Records from a collection
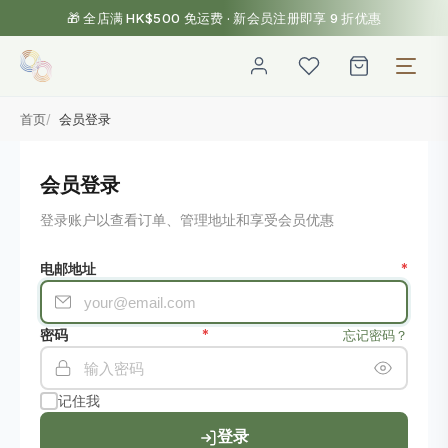
🎁 全店满 HK$500 免运费 · 新会员注册即享 9 折优惠
首页
会员登录
会员登录
登录账户以查看订单、管理地址和享受会员优惠
电邮地址
*
密码
*
忘记密码？
记住我
登录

Task statement:
The entries above should be given again exactly, minus any pictures.

Problem solution:
🎁 全店满 HK$500 免运费 · 新会员注册即享 9 折优惠
首页
会员登录
会员登录
登录账户以查看订单、管理地址和享受会员优惠
电邮地址
*
密码
*
忘记密码？
记住我
登录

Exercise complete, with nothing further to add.